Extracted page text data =
'''

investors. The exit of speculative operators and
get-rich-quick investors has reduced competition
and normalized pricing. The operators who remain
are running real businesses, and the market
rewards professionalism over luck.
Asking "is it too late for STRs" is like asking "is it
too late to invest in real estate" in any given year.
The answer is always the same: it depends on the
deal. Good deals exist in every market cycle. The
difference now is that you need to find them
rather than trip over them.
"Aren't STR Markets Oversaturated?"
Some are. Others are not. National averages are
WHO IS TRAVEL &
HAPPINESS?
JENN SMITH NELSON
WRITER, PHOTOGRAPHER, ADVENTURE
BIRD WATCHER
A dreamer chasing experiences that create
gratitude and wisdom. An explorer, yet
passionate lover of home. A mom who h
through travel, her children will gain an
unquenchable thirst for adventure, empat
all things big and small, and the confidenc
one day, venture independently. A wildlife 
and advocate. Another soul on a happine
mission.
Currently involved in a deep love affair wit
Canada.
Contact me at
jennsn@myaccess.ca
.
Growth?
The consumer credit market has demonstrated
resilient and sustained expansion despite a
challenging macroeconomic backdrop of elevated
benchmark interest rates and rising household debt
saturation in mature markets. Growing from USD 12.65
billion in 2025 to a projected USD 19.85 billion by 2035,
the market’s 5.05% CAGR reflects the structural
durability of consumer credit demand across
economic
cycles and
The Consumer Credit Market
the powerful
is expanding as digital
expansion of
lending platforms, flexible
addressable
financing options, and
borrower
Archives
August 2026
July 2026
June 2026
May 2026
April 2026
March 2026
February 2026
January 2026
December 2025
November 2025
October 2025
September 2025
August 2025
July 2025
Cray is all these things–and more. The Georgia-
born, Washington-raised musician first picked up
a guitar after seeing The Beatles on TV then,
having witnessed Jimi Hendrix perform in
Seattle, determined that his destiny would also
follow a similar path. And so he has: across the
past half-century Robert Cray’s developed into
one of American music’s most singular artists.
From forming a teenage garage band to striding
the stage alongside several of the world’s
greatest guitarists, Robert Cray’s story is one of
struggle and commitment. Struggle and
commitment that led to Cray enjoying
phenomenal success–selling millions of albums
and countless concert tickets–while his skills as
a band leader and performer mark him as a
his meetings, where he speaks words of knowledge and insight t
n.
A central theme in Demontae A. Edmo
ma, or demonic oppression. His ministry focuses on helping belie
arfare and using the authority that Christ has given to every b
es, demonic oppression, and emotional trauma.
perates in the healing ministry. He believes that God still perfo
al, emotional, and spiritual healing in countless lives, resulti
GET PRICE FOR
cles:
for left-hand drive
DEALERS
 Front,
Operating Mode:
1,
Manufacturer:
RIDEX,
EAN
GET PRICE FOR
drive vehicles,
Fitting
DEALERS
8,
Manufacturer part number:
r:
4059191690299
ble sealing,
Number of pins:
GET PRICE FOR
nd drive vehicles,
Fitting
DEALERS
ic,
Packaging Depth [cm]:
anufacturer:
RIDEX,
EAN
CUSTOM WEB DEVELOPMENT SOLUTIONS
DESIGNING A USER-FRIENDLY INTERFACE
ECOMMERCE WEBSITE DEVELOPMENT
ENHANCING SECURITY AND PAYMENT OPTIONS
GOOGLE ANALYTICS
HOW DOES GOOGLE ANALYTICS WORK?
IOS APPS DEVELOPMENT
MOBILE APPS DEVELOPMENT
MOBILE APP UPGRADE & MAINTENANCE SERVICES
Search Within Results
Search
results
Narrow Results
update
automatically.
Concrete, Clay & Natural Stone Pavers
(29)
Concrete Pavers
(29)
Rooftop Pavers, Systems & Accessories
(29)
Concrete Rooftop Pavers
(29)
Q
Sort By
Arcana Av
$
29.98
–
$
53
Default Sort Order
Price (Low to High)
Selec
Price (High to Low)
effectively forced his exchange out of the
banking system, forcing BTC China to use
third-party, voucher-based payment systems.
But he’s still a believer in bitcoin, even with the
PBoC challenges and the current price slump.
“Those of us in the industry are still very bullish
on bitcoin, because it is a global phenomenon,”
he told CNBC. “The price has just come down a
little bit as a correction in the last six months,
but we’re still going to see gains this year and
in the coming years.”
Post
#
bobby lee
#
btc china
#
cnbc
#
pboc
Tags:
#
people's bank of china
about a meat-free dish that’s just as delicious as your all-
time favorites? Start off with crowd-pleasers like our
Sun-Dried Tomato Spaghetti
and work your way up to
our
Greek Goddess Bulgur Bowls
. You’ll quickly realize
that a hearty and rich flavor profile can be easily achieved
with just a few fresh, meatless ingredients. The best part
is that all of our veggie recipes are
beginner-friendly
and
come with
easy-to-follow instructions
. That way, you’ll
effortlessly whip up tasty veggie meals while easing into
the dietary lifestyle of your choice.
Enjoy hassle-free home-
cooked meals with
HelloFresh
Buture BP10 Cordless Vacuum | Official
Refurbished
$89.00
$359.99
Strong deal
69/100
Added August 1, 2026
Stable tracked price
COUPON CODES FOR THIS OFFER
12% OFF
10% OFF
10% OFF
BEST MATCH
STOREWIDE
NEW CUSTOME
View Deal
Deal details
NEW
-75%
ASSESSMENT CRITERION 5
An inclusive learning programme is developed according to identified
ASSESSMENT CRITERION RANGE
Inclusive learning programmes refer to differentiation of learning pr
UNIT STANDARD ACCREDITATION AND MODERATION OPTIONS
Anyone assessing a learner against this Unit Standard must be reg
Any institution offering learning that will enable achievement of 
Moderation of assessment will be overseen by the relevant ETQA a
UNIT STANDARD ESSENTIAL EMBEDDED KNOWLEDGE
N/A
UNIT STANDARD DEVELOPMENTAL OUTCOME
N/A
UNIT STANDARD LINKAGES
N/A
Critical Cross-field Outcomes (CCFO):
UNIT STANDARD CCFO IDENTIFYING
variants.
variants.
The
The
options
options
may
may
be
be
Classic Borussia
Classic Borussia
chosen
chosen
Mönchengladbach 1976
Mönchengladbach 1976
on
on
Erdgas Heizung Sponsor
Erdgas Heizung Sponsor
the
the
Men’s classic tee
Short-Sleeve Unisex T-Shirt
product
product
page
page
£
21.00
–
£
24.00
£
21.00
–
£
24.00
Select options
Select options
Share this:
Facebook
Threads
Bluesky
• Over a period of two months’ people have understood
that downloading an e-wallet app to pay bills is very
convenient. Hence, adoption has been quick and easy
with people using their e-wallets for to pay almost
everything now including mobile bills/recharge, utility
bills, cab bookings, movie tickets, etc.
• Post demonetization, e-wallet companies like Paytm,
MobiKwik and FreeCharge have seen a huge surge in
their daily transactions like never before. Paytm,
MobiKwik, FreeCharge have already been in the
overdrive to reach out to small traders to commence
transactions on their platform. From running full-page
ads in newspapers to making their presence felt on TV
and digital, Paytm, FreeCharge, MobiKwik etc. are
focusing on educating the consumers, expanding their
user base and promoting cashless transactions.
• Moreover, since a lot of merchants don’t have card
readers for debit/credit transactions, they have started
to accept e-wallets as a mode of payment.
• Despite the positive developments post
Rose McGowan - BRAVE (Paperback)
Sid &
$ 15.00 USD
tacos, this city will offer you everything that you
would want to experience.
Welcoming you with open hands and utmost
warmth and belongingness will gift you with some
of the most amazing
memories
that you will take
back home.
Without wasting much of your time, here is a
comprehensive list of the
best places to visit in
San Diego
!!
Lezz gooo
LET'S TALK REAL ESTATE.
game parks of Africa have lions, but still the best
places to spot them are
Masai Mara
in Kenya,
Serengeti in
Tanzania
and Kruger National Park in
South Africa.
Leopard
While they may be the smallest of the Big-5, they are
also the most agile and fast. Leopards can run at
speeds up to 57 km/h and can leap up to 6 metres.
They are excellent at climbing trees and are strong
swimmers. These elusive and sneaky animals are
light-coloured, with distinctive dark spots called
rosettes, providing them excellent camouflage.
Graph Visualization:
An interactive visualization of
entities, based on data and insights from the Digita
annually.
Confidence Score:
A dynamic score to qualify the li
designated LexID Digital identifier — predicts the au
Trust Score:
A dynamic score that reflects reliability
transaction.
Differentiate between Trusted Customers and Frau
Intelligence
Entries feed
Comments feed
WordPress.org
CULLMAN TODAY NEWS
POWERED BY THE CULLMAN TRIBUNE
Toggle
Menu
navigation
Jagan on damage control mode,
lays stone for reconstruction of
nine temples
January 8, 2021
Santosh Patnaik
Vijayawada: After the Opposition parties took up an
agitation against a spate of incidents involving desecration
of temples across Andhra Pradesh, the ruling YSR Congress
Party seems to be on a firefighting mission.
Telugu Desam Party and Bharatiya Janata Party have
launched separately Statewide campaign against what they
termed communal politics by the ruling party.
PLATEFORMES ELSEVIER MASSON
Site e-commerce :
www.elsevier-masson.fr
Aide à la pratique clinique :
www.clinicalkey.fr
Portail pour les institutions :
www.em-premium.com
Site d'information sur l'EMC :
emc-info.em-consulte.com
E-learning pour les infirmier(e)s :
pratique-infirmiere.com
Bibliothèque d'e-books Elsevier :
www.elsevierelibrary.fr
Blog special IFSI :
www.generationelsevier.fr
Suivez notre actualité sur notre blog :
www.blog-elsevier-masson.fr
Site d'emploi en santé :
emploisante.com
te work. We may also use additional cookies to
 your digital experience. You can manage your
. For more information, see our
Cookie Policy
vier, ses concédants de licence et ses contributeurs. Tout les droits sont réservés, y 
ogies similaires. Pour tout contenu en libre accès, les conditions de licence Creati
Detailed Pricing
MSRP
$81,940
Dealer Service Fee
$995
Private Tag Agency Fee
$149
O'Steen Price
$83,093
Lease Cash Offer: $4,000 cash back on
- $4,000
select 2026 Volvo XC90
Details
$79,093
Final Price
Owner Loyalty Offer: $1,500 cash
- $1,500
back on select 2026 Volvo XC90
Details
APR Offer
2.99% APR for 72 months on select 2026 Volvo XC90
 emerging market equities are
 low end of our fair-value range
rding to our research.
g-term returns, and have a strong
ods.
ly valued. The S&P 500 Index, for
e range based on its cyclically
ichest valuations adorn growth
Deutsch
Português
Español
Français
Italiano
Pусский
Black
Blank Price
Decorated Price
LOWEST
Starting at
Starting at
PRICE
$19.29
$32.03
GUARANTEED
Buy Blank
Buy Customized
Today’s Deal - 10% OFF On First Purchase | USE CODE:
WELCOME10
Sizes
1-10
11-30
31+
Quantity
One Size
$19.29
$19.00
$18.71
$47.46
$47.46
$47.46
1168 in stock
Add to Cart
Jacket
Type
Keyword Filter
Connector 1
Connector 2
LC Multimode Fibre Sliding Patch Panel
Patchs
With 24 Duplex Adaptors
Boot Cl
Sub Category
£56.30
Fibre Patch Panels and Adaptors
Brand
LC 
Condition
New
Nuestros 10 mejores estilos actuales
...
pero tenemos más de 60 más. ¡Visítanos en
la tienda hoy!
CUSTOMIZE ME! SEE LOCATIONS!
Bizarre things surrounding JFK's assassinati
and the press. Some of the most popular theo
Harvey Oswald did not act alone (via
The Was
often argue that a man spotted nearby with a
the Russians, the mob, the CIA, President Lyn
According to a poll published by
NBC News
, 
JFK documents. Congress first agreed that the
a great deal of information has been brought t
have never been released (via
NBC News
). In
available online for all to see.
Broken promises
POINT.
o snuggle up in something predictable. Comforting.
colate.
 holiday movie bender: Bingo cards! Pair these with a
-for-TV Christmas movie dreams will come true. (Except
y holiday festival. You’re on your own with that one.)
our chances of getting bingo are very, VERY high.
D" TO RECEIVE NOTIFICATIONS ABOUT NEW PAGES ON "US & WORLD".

'''

WHAT TO PRODUCE =
Output the lines above between the one holding "challenging macroeconomic backdrop" and the one holding "es, demonic oppression, and emotional trauma.", inclusive, with nothing before or after them.

EXPECTED ANSWER =
challenging macroeconomic backdrop of elevated
benchmark interest rates and rising household debt
saturation in mature markets. Growing from USD 12.65
billion in 2025 to a projected USD 19.85 billion by 2035,
the market’s 5.05% CAGR reflects the structural
durability of consumer credit demand across
economic
cycles and
The Consumer Credit Market
the powerful
is expanding as digital
expansion of
lending platforms, flexible
addressable
financing options, and
borrower
Archives
August 2026
July 2026
June 2026
May 2026
April 2026
March 2026
February 2026
January 2026
December 2025
November 2025
October 2025
September 2025
August 2025
July 2025
Cray is all these things–and more. The Georgia-
born, Washington-raised musician first picked up
a guitar after seeing The Beatles on TV then,
having witnessed Jimi Hendrix perform in
Seattle, determined that his destiny would also
follow a similar path. And so he has: across the
past half-century Robert Cray’s developed into
one of American music’s most singular artists.
From forming a teenage garage band to striding
the stage alongside several of the world’s
greatest guitarists, Robert Cray’s story is one of
struggle and commitment. Struggle and
commitment that led to Cray enjoying
phenomenal success–selling millions of albums
and countless concert tickets–while his skills as
a band leader and performer mark him as a
his meetings, where he speaks words of knowledge and insight t
n.
A central theme in Demontae A. Edmo
ma, or demonic oppression. His ministry focuses on helping belie
arfare and using the authority that Christ has given to every b
es, demonic oppression, and emotional trauma.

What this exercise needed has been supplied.